Dehydration is a more significant risk during the summer due to the warmer weather. If you’re outside, you’ll likely sweat more, meaning you need to take in more water than usual.

A simple way to make sure you’re getting enough water is to drink small amounts throughout the day rather than waiting until you’re thirsty. You can also mix it up by adding fruits or other flavorings. If you’re not someone who likes drinking water, you can always make simple popsicles to enjoy instead. Any way you’re getting water into your system is the right way to stay hydrated.

6. Make Fitness Fun

Similarly, any way you’re getting some movement into your day is the right way for you to exercise. Summer is a great time to try new fitness opportunities and get creative. If you have easy access to a lake or pool, consider taking up swimming or another water sport. Or find other ways to take advantage of the season’s fitness opportunities, like hiking or sand volleyball.

If your fitness needs a little more structure, look for local fun runs. These tend to pop up everywhere in the warmer months. They usually have entertaining themes and something that sets them apart from a traditional race. Check your local area for color runs, glow runs, and more to enjoy.

The best part is, you don’t have to be a serious runner to participate. Most of these events are fine with people walking the course as well.

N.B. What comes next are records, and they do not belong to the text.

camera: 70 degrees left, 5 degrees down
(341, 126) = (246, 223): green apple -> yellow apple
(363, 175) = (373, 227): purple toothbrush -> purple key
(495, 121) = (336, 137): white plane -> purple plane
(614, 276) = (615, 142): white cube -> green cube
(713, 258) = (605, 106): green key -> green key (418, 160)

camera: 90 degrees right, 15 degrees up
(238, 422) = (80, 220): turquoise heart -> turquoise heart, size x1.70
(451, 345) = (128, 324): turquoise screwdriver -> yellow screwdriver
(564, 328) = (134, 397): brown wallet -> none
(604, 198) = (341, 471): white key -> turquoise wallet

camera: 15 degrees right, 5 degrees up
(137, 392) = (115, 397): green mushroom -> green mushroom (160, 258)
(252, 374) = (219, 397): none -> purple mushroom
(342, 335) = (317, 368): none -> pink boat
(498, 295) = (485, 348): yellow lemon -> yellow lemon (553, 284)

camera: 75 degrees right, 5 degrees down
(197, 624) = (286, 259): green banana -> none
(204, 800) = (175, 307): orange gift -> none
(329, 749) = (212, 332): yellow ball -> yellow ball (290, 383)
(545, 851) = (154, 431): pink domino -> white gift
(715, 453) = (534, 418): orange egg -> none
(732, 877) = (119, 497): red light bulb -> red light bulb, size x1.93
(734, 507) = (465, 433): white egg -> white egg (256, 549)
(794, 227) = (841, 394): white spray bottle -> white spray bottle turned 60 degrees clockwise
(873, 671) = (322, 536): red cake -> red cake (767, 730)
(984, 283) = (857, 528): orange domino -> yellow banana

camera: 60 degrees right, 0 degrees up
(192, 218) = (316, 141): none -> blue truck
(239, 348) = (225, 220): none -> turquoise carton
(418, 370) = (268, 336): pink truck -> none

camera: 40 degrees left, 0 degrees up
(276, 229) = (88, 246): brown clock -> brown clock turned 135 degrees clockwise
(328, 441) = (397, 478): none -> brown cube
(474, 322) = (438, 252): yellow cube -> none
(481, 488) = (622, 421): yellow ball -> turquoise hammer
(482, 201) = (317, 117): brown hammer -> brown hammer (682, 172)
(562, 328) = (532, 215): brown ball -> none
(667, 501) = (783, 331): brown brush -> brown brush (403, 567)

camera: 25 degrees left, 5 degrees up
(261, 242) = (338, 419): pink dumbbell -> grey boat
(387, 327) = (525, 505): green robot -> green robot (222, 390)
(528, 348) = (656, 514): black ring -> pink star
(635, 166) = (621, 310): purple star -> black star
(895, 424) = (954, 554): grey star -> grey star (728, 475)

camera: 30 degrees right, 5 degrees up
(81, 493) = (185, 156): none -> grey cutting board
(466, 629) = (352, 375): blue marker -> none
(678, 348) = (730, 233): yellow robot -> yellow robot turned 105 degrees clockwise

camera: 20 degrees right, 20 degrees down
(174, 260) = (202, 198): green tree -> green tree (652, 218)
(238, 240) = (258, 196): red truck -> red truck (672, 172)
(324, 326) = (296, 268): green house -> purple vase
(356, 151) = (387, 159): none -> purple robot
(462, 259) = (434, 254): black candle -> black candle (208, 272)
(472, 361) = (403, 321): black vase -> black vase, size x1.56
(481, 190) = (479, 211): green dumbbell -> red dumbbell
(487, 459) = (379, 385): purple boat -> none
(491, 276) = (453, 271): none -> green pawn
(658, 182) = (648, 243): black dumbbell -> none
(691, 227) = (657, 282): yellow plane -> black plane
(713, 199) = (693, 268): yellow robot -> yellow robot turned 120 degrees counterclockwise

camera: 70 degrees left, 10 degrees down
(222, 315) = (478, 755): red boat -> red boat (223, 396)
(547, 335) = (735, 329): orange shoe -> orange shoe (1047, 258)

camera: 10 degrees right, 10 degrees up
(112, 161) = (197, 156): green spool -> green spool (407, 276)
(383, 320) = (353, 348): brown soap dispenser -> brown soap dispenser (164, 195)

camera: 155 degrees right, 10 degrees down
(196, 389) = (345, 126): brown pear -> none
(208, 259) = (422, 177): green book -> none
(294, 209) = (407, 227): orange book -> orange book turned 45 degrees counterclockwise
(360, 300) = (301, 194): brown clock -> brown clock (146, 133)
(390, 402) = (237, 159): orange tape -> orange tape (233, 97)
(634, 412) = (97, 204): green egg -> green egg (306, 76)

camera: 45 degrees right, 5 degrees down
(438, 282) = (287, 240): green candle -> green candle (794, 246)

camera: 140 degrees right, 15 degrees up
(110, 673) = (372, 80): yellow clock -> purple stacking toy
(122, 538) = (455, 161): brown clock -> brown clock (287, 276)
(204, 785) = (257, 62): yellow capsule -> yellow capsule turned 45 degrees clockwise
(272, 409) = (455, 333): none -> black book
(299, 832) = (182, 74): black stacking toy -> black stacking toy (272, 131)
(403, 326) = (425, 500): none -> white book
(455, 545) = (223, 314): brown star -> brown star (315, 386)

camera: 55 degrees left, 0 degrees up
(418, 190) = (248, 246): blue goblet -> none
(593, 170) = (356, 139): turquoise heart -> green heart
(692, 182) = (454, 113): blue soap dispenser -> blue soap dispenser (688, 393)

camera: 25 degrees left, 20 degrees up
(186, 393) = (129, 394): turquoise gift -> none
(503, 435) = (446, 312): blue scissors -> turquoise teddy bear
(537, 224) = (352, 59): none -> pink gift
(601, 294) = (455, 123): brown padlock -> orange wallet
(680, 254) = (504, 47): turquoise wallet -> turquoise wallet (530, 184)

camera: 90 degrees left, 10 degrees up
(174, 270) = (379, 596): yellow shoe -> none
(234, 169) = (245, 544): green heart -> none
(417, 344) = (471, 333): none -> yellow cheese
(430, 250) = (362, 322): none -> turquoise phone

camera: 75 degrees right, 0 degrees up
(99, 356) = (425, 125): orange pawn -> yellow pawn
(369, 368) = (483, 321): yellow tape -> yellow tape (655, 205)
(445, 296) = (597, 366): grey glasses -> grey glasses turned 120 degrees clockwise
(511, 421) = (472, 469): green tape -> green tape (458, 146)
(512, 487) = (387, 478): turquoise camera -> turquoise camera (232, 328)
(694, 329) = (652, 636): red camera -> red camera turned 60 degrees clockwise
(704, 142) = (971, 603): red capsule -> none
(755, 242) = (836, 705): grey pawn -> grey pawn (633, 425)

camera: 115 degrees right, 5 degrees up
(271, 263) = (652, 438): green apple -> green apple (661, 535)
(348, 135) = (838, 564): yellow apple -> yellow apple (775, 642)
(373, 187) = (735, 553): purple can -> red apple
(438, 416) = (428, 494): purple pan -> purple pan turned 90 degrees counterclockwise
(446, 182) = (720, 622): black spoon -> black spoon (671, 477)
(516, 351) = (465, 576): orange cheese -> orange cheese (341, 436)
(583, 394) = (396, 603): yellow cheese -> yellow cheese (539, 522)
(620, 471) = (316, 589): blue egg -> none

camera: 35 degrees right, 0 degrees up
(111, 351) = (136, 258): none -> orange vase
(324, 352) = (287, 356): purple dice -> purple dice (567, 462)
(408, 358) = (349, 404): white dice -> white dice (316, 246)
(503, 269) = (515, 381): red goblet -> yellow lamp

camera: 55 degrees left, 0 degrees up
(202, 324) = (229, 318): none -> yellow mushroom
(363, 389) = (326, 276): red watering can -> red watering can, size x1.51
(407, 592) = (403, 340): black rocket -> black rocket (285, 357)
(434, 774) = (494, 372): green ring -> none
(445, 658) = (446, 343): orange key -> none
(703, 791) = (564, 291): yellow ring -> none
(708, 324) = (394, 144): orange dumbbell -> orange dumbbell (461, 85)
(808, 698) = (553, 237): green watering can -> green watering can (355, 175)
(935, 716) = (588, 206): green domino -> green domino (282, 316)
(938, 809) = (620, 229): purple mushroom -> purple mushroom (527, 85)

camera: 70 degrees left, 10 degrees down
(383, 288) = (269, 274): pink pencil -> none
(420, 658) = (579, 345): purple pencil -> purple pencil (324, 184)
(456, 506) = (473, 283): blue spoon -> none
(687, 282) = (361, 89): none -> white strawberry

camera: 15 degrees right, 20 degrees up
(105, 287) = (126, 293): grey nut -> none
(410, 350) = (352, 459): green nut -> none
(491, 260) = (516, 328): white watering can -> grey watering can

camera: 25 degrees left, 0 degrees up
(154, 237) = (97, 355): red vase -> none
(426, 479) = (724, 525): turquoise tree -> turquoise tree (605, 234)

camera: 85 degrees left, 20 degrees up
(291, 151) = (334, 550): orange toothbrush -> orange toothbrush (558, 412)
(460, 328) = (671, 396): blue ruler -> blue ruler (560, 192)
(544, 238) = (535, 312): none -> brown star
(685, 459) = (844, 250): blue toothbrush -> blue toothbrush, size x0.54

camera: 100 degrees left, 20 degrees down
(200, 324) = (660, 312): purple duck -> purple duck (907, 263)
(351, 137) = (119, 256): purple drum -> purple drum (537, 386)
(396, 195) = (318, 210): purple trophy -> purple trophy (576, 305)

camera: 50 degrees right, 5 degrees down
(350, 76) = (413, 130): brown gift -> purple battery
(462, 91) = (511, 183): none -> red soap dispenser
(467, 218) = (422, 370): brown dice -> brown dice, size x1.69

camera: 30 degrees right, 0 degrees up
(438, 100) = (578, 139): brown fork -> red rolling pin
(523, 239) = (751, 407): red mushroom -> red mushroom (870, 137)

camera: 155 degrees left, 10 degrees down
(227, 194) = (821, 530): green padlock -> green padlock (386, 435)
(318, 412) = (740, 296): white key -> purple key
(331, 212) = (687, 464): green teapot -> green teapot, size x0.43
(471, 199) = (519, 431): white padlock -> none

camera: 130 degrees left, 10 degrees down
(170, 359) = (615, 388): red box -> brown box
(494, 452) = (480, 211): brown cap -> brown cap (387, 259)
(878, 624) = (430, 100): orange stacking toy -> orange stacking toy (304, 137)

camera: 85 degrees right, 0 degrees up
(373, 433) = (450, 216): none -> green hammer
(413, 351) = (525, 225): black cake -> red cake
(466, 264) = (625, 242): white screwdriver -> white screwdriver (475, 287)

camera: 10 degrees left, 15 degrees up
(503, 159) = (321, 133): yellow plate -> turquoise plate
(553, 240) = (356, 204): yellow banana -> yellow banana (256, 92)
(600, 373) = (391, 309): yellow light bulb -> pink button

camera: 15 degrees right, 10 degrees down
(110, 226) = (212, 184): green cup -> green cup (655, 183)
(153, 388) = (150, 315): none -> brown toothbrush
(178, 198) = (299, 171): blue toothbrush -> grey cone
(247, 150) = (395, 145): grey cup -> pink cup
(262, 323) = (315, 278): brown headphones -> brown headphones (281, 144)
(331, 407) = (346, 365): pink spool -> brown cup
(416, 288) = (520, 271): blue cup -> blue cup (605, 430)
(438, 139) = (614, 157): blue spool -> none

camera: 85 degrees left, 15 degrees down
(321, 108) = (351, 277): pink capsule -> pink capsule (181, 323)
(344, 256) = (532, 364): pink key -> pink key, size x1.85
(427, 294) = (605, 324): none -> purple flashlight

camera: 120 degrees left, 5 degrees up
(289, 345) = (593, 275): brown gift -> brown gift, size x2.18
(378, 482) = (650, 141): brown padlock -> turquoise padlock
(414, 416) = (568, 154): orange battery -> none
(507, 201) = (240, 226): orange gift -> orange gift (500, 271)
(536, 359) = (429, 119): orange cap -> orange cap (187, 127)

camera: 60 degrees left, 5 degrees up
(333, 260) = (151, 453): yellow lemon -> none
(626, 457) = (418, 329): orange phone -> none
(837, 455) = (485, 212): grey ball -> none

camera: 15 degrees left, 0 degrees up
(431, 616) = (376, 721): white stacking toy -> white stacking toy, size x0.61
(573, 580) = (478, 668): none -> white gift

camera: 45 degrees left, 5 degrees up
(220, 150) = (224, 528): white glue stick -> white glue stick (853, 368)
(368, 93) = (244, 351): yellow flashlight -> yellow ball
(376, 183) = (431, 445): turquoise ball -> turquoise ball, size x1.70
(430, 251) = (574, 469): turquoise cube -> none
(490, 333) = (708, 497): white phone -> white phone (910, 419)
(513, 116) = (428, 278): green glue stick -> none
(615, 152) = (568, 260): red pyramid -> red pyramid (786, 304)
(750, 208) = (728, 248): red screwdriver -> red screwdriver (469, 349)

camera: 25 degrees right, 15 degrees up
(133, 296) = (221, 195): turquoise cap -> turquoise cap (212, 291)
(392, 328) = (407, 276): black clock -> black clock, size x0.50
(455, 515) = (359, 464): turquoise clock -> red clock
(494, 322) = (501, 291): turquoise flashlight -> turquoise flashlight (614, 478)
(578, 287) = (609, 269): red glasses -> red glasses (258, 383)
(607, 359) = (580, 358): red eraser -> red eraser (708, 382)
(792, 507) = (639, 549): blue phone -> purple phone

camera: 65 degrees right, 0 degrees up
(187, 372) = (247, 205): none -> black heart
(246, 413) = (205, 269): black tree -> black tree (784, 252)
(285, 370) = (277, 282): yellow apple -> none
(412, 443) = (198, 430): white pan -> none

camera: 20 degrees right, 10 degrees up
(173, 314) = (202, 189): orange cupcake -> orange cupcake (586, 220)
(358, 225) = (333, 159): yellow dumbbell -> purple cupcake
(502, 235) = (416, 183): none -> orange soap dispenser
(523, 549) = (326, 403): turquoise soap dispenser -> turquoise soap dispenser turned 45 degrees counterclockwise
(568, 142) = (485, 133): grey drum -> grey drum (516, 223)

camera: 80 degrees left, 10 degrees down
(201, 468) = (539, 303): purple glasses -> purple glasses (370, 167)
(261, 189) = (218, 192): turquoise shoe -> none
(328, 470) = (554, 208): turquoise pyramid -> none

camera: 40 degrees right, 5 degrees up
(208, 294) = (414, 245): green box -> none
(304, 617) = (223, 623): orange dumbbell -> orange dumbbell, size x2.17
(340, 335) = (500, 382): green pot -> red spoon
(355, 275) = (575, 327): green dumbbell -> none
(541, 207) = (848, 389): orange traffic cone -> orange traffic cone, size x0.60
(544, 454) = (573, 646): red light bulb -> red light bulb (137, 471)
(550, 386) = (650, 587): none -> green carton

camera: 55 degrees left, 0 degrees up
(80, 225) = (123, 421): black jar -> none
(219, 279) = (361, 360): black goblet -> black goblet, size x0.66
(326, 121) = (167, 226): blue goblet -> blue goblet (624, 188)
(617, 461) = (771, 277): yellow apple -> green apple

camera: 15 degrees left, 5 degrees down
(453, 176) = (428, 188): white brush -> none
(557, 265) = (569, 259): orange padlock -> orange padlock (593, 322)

Maintaining health ultimately comes down to finding what works best for you. You may be a cyclist, runner, or someone who likes to putter around the garden. All are perfectly fine and can contribute to your overall health.

After the pandemic year of 2020, health is at the front of everyone’s mind. That means this summer presents a unique opportunity to refocus on what works for your body and keeps you well. Find the things that make you feel good, and you’ll improve your health in the long term.